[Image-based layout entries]
++++++++++++++++++++
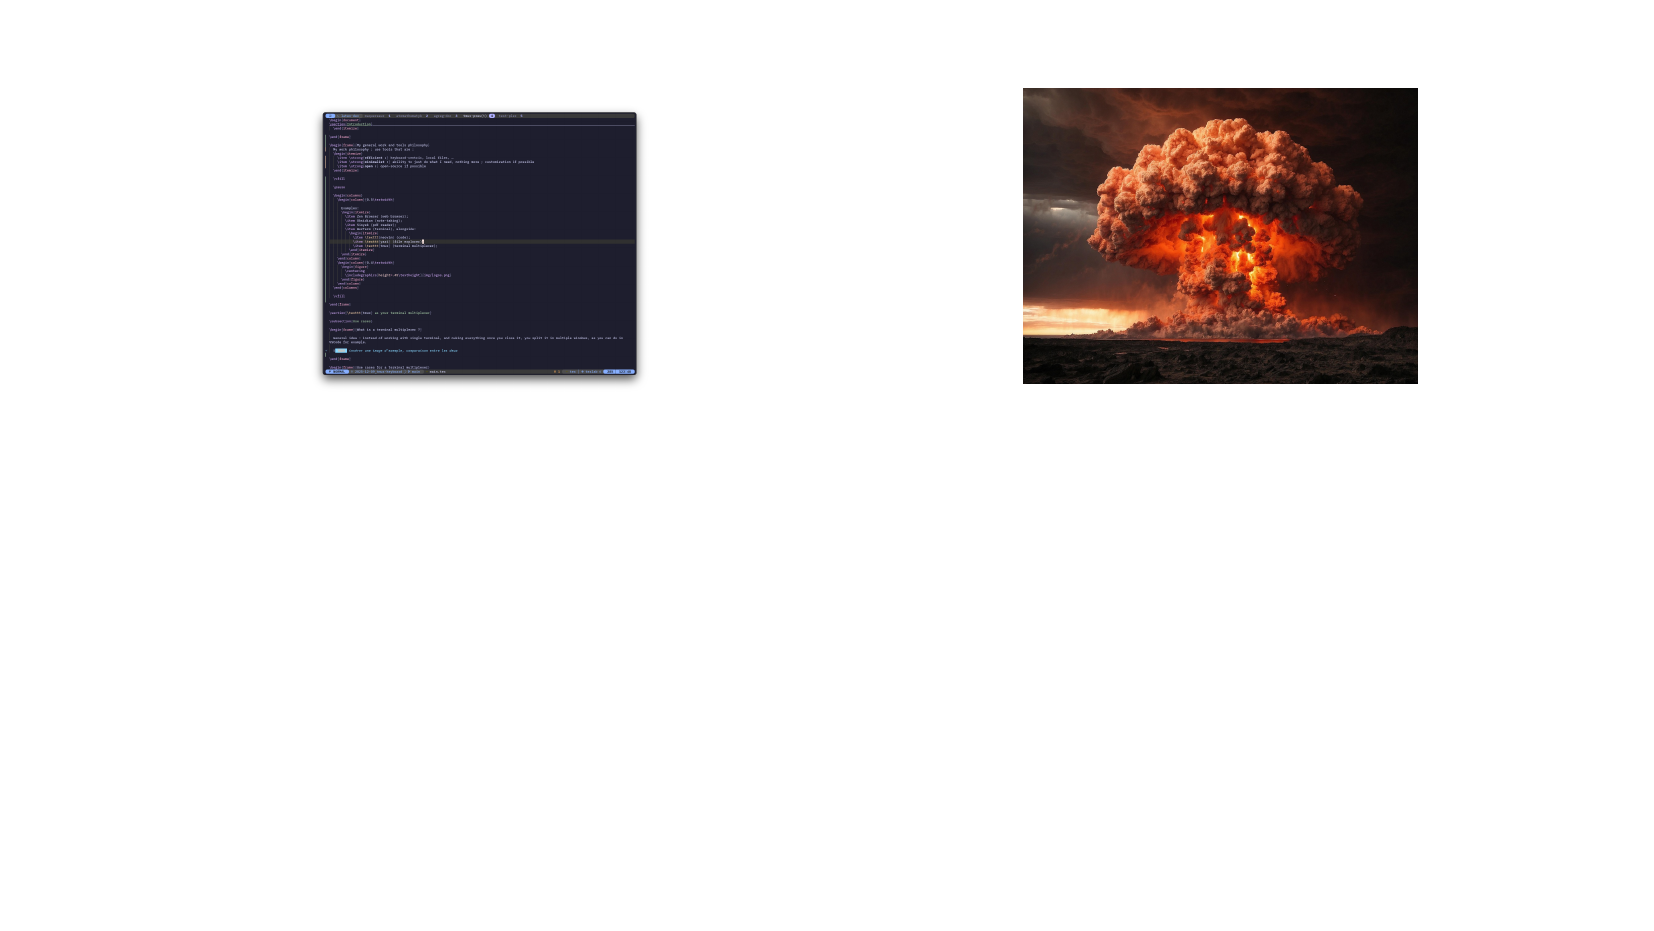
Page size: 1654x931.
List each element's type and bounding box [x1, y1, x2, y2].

picture [309, 103, 650, 393]
picture [1023, 88, 1418, 384]
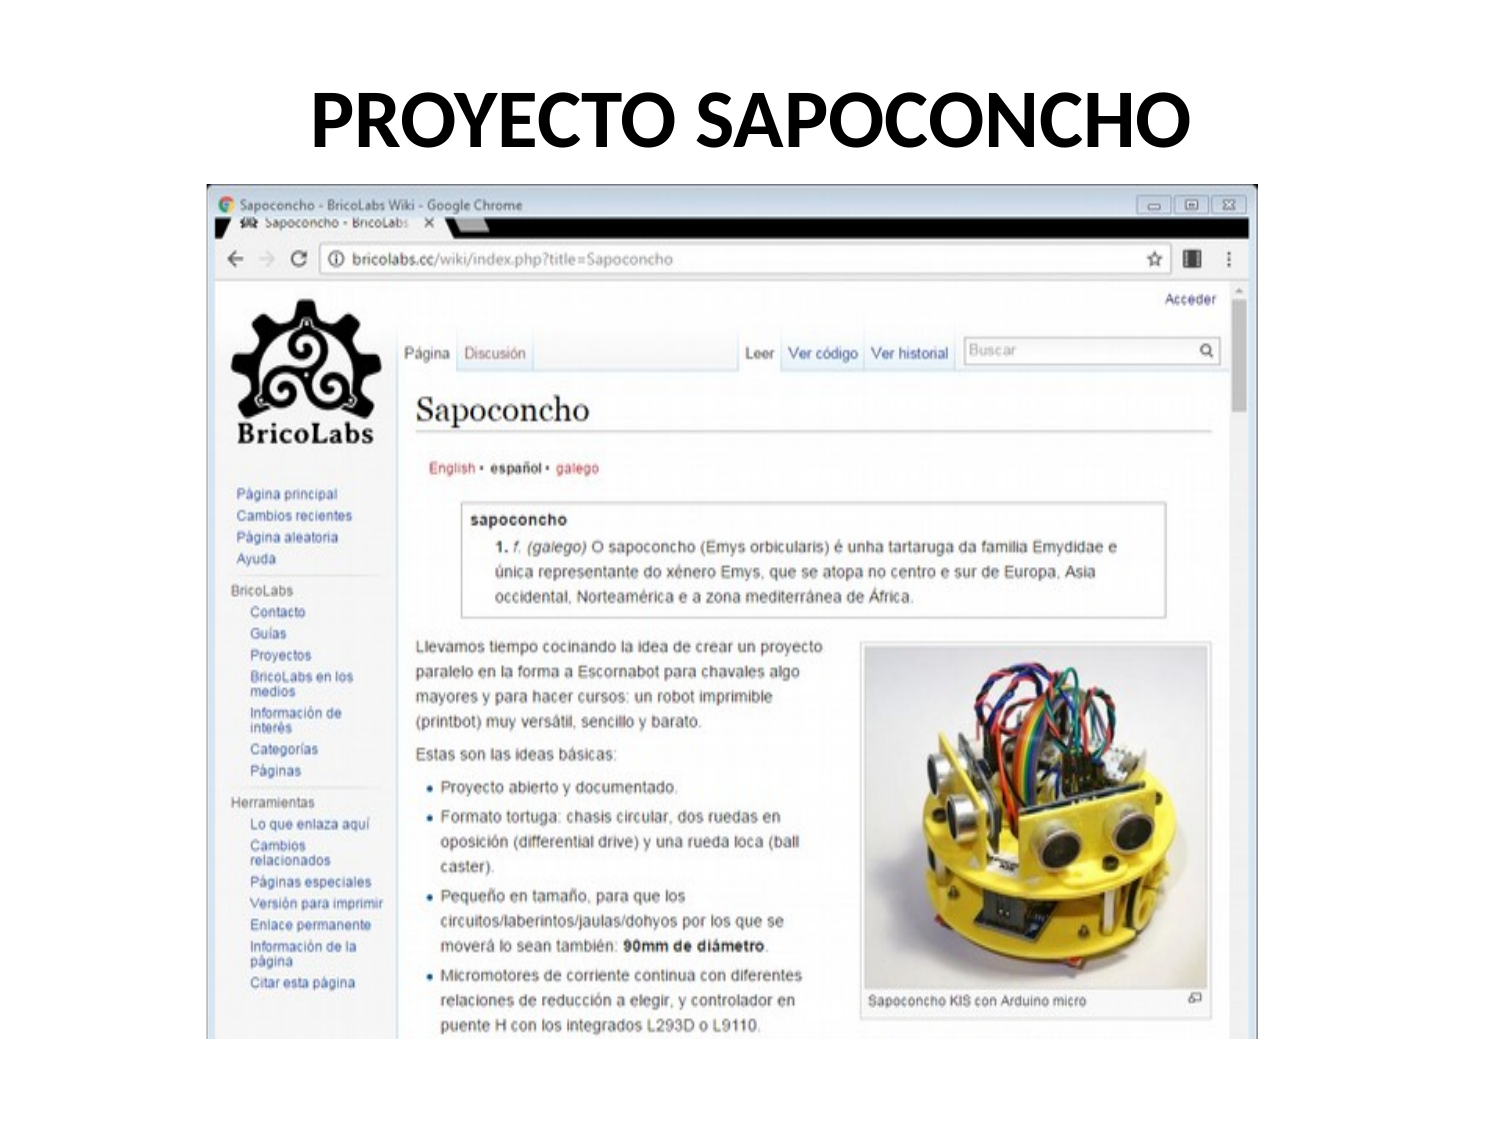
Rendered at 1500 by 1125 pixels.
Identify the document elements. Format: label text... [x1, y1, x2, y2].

picture [206, 184, 1258, 1039]
title PROYECTO SAPOCONCHO [76, 42, 1427, 186]
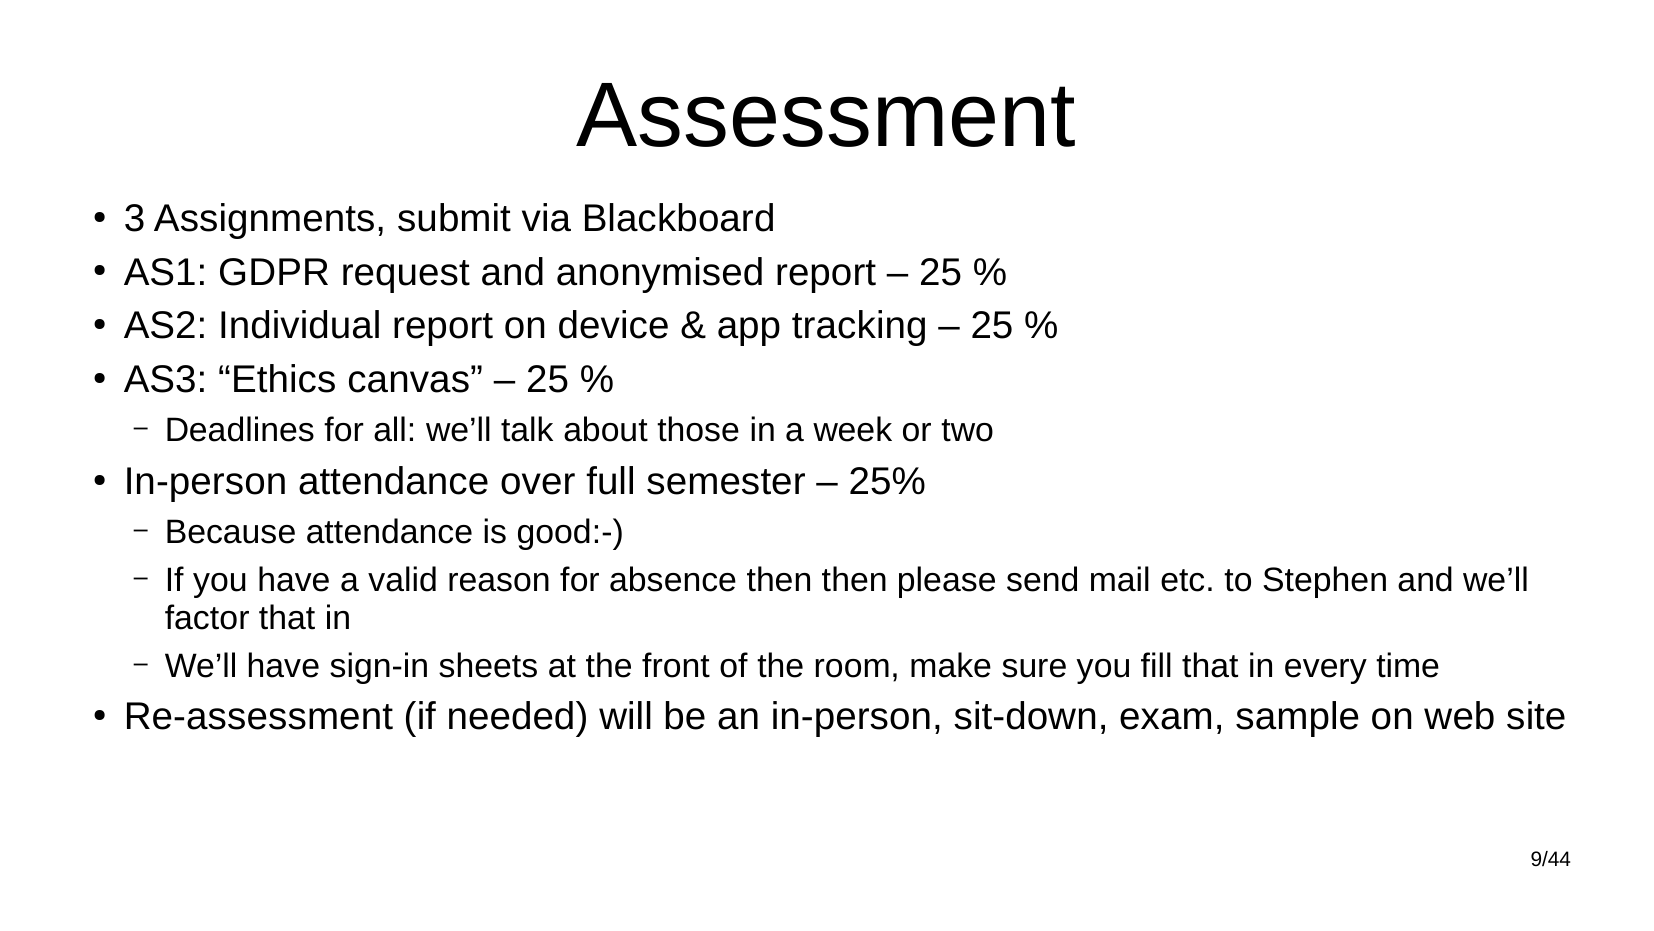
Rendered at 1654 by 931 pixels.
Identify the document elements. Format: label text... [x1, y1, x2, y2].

list 3 Assignments, submit via Blackboard AS1: GDPR request and anonymised report – 25 % AS2: Individual report on device & app tracking – 25 % AS3: “Ethics canvas” – 25 % Deadlines for all: we’ll talk about those in a week or two In-person attendance over full semester – 25% Because attendance is good:-) If you have a valid reason for absence then then please send mail etc. to Stephen and we’ll factor that in We’ll have sign-in sheets at the front of the room, make sure you fill that in every time Re-assessment (if needed) will be an in-person, sit-down, exam, sample on web site [82, 196, 1571, 758]
title Assessment [82, 37, 1571, 193]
++++++++++++++++++++
Convert the items into a Markdown table with the columns Row and Line, starting at the line that contains "Rendered at 1654 by 931 pixels." and ending with the last line of the items. Give each line its own numbered row and leave out blank lines.

| Row | Line |
|---|---|
| 1 | Rendered at 1654 by 931 pixels. |
| 2 | Identify the document elements. Format: label text... [x1, y1, x2, y2]. |
| 3 | list 3 Assignments, submit via Blackboard AS1: GDPR request and anonymised report – 25 % AS2: Individual report on device & app tracking – 25 % AS3: “Ethics canvas” – 25 % Deadlines for all: we’ll talk about those in a week or two In-person attendance over full semester – 25% Because attendance is good:-) If you have a valid reason for absence then then please send mail etc. to Stephen and we’ll factor that in We’ll have sign-in sheets at the front of the room, make sure you fill that in every time Re-assessment (if needed) will be an in-person, sit-down, exam, sample on web site [82, 196, 1571, 758] |
| 4 | title Assessment [82, 37, 1571, 193] |